A TVE Bahia exibe, de 13 a 22 de outubro, sempre de segunda a quinta-feira, às 23h30, a Semana Roberto Pires, homenagem ao cineasta baiano pioneiro em longa-metragens no estado. Irão ao ar sete filmes do autor : Redenção; A Grande Feira; Tocaia no Asfalto; Máscara de Traição; Abrigo Nuclear; Césio 137; e Os Filmes que eu Não Fiz. Considerado não apenas um profundo conhecedor da linguagem cinematográfica, que trafegou entre gêneros com absoluto domínio de técnica e de estilo, mas um artesão dedicado a filmar com requinte e condições cenográficas planejadas para estúdio e locações arrojadas, Roberto Pires deu ao cinema nacional o primeiro sucesso made in Bahia: A Grande Feira.

Para o diretor-geral do IRDEB, o também cineasta José Araripe Jr., a curadoria desta mostra de filmes é um luxo que toda emissora brasileira gostaria realizar. E é através das cópias novas dos filmes que a TVE realiza a Semana Roberto Pires. “É com imensa honra que trazemos  às telas da nossa emissora pública,  um legado da nossa cinematografia, agora ao alcance de todos. É hora das novas gerações conhecerem este criativo e inovador cineasta, que  não apenas fez filmes culturais, de ação,  mas inventou lentes revolucionárias nos anos 50,  e aqui mesmo na Bahia realizou uma obra de ficção científica”, afirma Araripe, que considera o Roberto Pires um fabulador de filmes de ação e aventura, um cronista de seu tempo. “Seus filmes emanam baianidade em temas e locações, em linguajar e imaginário, em conflitos que perpassam as classes sociais, sempre sinalizando para a sociedade em transformação”, conclui o diretor do IRDEB.

Sobre Roberto Pires - Quando começou a trabalhar com cinema, Roberto Pires fez parte de um grupo de jovens artistas, no qual Glauber Rocha também estava presente. A admiração pelo talento de Roberto era tamanha, que Glauber afirmou que “se o cinema na Bahia não existisse, Roberto Pires o teria inventado”. Os filmes de Roberto envolvem ação e aventura, mas também falam sobre a Bahia e suas peculiaridades culturais. E foi através de seus filmes, uma geração de atores baianos alçou vôos maiores participando dos principais movimentos locais e nacionais, do cinema e do teatro.

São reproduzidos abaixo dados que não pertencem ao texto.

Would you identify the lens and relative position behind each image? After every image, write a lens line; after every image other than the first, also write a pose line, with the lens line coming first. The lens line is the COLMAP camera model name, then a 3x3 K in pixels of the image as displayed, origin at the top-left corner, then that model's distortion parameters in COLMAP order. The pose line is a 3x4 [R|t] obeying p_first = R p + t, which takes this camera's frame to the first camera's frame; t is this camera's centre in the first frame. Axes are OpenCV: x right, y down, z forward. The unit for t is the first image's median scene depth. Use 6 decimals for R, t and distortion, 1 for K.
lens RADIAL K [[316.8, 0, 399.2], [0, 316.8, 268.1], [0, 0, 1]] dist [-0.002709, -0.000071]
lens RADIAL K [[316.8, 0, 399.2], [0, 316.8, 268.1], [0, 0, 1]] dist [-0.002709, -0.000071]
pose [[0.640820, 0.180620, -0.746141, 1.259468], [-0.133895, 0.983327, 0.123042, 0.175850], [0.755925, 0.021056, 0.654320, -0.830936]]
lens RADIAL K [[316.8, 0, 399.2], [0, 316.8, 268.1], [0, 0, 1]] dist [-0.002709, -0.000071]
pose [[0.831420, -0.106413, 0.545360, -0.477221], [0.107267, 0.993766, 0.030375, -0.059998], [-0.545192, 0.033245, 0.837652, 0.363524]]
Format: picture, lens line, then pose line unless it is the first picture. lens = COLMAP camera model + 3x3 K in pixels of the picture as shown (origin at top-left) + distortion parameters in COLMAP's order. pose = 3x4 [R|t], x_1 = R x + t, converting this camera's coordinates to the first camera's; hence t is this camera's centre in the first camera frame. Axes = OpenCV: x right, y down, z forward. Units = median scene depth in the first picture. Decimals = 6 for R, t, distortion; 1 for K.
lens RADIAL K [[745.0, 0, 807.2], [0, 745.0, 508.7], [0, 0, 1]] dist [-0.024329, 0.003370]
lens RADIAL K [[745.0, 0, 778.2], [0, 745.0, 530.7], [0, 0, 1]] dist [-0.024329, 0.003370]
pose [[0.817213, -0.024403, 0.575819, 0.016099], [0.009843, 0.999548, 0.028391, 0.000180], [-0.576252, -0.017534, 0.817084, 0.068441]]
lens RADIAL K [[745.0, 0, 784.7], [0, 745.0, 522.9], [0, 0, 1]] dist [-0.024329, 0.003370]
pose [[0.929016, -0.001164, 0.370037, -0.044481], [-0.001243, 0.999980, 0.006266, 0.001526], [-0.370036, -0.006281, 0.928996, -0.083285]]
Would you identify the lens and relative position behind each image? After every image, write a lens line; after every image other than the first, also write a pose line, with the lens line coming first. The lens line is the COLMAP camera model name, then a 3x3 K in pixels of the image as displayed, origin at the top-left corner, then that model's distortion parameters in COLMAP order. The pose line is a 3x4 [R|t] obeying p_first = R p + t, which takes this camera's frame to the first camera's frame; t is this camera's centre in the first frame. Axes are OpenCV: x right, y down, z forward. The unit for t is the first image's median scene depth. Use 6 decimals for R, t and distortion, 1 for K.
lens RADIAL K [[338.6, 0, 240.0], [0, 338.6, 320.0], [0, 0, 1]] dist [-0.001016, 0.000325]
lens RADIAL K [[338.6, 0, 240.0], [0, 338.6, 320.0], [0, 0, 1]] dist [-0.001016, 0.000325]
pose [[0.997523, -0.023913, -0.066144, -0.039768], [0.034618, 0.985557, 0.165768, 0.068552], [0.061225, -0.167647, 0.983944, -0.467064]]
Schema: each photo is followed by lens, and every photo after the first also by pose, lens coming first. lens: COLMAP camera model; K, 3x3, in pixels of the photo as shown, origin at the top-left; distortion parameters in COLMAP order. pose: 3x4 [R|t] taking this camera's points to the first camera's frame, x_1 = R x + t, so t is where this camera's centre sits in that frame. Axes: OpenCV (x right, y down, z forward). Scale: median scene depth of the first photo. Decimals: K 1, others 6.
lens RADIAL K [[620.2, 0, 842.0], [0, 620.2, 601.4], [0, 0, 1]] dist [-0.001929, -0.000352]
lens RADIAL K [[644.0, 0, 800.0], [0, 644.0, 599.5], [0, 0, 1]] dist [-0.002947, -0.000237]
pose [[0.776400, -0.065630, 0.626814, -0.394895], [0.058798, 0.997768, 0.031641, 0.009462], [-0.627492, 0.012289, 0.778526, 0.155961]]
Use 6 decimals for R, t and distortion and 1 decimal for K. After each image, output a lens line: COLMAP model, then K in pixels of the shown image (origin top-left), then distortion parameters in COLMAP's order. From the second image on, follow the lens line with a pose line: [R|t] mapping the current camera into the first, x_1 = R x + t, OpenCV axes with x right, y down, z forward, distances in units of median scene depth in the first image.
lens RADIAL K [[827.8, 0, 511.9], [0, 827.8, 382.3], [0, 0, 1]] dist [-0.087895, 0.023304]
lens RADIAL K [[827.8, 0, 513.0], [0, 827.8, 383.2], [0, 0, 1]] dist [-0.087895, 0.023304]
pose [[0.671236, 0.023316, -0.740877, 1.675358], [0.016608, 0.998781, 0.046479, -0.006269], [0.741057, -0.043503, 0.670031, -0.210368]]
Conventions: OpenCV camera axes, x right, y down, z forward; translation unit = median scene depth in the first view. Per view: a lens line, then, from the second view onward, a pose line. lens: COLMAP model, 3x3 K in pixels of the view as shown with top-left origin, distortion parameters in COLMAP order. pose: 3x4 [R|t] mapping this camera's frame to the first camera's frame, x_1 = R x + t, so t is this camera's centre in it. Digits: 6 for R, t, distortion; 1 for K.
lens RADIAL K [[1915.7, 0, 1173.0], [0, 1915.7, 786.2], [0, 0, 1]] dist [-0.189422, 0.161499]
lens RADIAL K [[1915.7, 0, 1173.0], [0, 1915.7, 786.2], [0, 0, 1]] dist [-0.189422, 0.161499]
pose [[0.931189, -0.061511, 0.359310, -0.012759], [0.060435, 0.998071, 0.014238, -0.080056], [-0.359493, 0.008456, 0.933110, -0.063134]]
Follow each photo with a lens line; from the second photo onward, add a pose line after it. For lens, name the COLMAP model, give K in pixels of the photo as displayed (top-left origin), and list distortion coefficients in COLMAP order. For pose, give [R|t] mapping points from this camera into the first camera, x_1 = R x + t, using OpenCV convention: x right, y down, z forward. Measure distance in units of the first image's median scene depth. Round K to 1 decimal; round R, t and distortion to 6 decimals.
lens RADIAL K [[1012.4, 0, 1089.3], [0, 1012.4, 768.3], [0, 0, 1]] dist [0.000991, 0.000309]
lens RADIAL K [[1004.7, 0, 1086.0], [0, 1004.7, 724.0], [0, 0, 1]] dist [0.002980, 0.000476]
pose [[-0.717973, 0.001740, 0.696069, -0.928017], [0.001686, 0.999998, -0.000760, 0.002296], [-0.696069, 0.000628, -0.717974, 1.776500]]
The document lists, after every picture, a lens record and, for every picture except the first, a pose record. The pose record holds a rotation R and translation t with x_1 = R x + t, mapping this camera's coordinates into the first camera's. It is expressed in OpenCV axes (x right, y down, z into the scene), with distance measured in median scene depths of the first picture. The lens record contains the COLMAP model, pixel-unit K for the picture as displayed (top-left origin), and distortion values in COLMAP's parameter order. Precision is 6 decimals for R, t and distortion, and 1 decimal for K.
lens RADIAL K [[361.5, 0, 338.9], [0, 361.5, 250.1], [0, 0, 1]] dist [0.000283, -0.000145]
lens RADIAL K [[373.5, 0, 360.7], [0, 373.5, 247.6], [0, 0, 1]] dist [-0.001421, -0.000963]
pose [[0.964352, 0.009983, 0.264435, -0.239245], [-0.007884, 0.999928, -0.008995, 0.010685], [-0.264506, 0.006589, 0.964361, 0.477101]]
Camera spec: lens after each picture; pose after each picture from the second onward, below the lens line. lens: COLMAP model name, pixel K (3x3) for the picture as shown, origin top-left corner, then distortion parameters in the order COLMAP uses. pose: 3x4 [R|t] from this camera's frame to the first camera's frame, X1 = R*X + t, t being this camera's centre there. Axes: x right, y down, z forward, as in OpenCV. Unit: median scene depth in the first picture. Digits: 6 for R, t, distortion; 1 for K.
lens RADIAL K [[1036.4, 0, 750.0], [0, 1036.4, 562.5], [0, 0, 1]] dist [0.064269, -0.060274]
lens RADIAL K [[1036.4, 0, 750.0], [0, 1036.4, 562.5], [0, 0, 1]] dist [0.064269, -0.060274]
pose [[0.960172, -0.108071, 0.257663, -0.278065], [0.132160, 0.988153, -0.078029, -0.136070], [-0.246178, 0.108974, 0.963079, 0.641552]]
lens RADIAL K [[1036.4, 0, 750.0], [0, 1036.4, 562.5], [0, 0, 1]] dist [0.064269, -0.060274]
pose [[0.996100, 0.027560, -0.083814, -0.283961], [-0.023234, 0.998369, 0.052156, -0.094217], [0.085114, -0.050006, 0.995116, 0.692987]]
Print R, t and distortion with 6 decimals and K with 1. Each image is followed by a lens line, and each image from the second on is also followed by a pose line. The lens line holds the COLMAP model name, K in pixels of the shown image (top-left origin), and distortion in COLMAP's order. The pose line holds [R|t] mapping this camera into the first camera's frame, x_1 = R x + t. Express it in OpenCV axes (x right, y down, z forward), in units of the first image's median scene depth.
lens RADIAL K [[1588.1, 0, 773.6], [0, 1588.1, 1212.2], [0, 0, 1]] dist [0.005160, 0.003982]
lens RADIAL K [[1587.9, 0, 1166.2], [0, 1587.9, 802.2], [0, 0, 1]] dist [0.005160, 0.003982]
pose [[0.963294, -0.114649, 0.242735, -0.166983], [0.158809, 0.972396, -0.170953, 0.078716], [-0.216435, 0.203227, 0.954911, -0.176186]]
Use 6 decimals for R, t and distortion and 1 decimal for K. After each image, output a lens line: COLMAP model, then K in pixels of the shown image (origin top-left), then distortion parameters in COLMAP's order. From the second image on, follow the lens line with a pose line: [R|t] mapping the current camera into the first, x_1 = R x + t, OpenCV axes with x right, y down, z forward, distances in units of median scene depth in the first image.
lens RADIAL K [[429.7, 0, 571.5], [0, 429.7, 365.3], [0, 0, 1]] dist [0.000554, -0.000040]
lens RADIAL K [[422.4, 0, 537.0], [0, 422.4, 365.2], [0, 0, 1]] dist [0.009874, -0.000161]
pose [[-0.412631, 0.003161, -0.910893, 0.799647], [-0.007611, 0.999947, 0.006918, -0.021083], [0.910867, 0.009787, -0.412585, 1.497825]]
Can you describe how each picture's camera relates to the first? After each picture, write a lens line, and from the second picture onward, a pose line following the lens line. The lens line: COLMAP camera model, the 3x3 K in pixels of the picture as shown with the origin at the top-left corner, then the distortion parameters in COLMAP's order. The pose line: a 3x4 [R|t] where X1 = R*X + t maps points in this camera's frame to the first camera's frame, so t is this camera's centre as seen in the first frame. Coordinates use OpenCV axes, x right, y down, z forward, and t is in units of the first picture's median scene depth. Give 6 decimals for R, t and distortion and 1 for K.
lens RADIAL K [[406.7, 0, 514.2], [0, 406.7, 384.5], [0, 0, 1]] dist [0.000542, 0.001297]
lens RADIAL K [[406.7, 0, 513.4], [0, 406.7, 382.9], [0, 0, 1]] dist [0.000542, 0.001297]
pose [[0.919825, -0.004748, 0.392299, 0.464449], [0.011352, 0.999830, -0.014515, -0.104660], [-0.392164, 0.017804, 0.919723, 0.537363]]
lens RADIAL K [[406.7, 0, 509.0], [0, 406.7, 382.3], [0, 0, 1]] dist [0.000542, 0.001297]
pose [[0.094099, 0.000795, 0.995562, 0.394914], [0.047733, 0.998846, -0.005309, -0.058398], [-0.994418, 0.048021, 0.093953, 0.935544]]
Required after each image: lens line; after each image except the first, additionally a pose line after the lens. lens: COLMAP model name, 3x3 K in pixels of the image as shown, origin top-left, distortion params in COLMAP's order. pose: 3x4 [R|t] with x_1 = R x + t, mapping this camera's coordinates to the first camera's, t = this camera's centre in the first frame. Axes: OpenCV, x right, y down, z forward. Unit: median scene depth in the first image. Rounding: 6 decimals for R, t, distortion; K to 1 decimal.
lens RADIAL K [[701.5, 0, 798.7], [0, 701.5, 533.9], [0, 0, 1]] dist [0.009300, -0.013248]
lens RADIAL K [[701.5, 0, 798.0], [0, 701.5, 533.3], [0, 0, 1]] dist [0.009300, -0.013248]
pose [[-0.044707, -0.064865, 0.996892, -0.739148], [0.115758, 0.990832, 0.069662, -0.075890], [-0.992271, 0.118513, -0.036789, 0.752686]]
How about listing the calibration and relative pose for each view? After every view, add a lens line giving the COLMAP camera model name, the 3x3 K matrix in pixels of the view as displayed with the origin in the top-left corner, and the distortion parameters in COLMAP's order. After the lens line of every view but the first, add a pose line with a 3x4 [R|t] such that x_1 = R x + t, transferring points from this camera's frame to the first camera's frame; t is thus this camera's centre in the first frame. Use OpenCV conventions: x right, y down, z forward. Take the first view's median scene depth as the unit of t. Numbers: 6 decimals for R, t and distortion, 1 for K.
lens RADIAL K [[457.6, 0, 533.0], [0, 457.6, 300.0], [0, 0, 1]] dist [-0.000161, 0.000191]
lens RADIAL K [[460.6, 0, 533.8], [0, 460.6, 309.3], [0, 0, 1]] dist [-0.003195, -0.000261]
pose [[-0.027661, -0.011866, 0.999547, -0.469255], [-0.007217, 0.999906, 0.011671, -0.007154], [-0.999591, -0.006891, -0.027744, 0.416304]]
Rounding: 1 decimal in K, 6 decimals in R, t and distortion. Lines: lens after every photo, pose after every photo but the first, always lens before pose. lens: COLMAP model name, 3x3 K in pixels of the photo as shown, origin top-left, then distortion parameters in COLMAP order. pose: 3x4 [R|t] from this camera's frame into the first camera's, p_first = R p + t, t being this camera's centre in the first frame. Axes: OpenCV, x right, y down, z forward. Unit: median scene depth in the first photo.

Roberto Pires faleceu em 2001, aos 67 anos, deixando um legado de 13 filmes dirigidos e quatro longas produzidas por ele. Sua importância para o Cinema Novo vai muito além do fato dele ter sido pioneiro em longa-metragem na Bahia, ter colocado em prática para o “fazer cinema”, em um lugar que a cinematografia não era tradição, mas mudou a forma como as pessoas da década de 50 viam o cinema.


Programação da Semana Roberto Pires :

13.10, Redenção - Um psicopata estuprador é contido por dois jovens fazendeiros, um dos quais está envolvido com a polícia e que, ao proteger uma jovem ameaçada, encontra a “redenção”.

14.10, A Grande Feira - Uma empresa imobiliária ameaça de despejo os feirantes de Água de Meninos, em Salvador, que se organizam para resistir. Um marinheiro se vê envolvido nessa luta e se divide entre o amor de Maria da Feira, uma mulher que mora na feira, e de Ely, moça da alta sociedade. 

15.10, Tocaia no Asfalto - A história de um jovem político idealista de Salvador é narrada em paralelo à de um matador que chega do interior com a missão de eliminá-lo. O coronelismo, a violência e a política da época são temas centrais do filme.

16.10, Máscara de Traição - Casal de amantes tenta roubar a renda de um grande jogo de futebol no estádio do Maracanã. Tudo vai bem, mas um terrível desfecho aguarda os ousados vigaristas.

20.10, Abrigo Nuclear - Aborda todo o ciclo nuclear, os riscos da radioatividade, especialmente sobre a exploração, mineração e o processamento de materiais radioativos.

21.10, Césio 137 - Conta a história de Vavá e seu amigo, que juntos descobrem uma peça de chumbo nas ruínas de um antigo hospital. A peça encontrada trata-se de um material radioativo.

22.10, Os Filmes que eu Não Fiz - O documentário traz Alexandre Robatto circulando pela cidade de Salvador, visitando locais em que filmou. E, através de poesias, depoimentos, trechos dos seus filmes e de sua própria fala, apresenta-se esta grande homenagem ao pioneiro dos filmes realizados e também daqueles que o cineasta não fez.